4. aftabzz - 16 August 2008

very impressive , delicate picture of world around..:)i would like to read it again

5. Baraka - 16 August 2008

Salaams dear Anna,

Johnathon and ABD have pointed out two of the paragraphs I found most striking in their imagery, but what drew me into the piece was the tension of seeking community, finding oneself connecting in unexpected and possibly uncomfortable ways, and yet continuing to try.

A lovely piece, as always.

Warmly,
Baraka

6. argentyne - 19 August 2008

Masha’allah as always. Wassalam.

7. A Sunni Muslim - 6 September 2008

Women around me are crying, their hands cupped in prayer. They make dua facing the tomb. I try not to hear. What practice is this? My understanding of what is right cannot be reconciled with what I see. There is no God but Allah, I say to myself. Next to me, Lale is watching.

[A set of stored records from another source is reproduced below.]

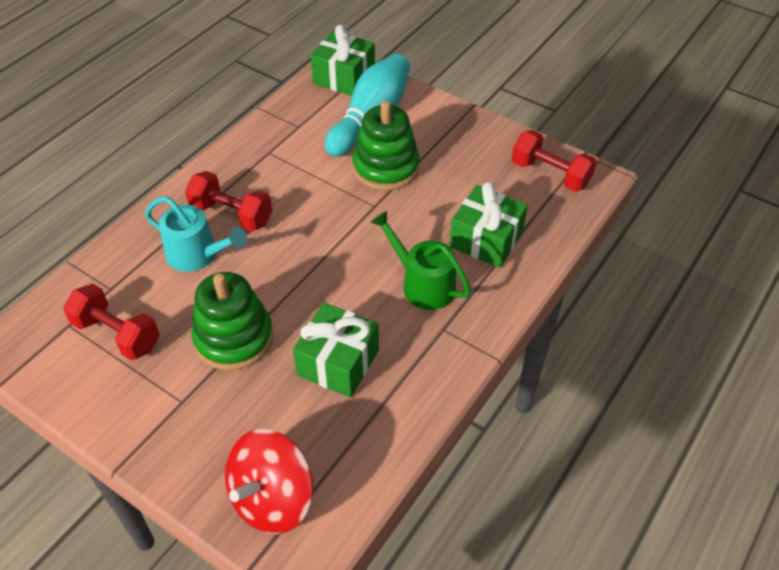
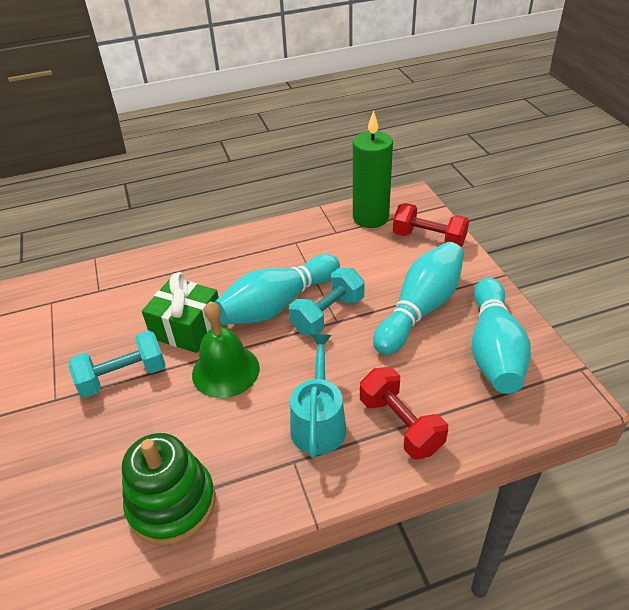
green bell: 0 -> 1
green candle: 0 -> 1
green gift: 3 -> 1
green stacking toy: 2 -> 1
green watering can: 1 -> 0
red dumbbell: 3 -> 2
red spinning top: 1 -> 0
turquoise bowling pin: 1 -> 3
turquoise dumbbell: 0 -> 2

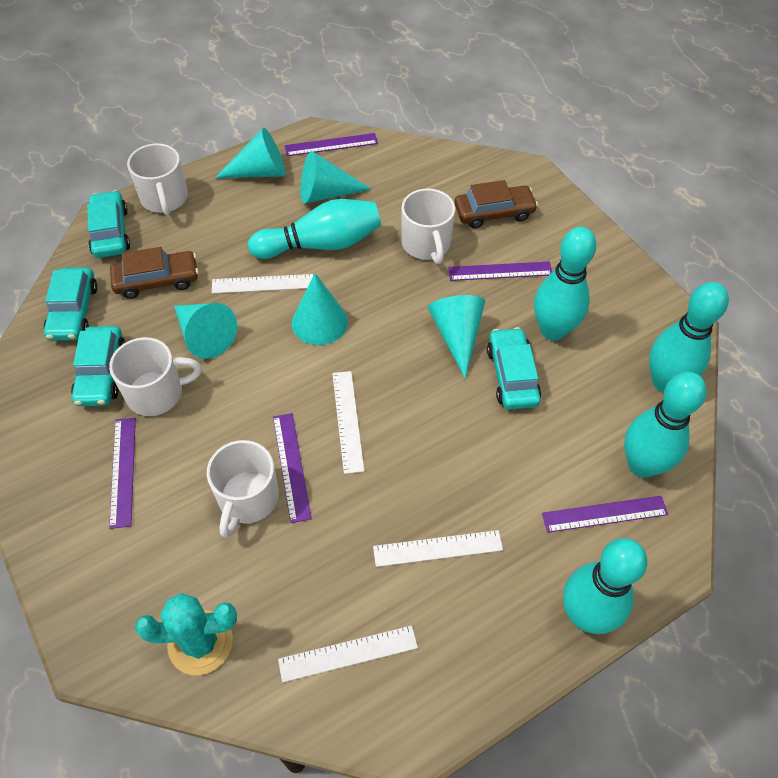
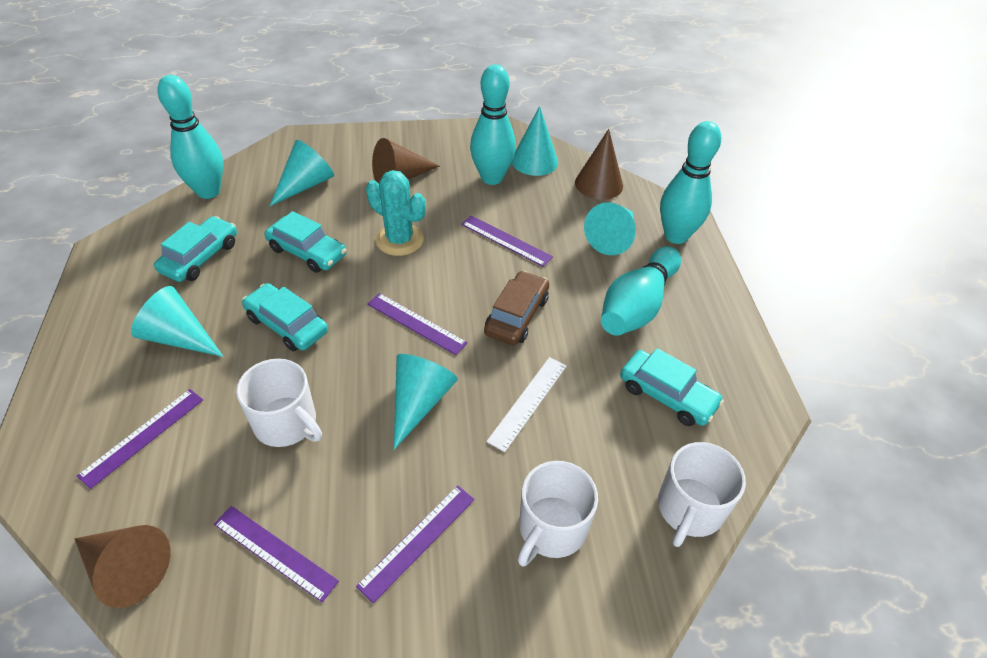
brown car: 2 -> 1
brown cone: 0 -> 3
turquoise bowling pin: 5 -> 4
white mug: 4 -> 3
white ruler: 4 -> 1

I am at a loss. Shall I tell the girls that praying to saints is shirk? Should I ignore the practice? Shall I give in and raise my hands, as if to make dua?

(I don’t understand?) What is wrong with that?
A Sunni Muslim

and to pray fatiha in public is beautiful
Try it, say Fatiha, raise your hands and pray with those around you.

8. ABD - 7 September 2008

i wonder whether in the scene described the women with cupped hands in prayer are praying to the deceased or praying to Allah for the deceased.

as a matter of experience, i do know that reciting the fatiha for the benefit of the deceased is a common practice.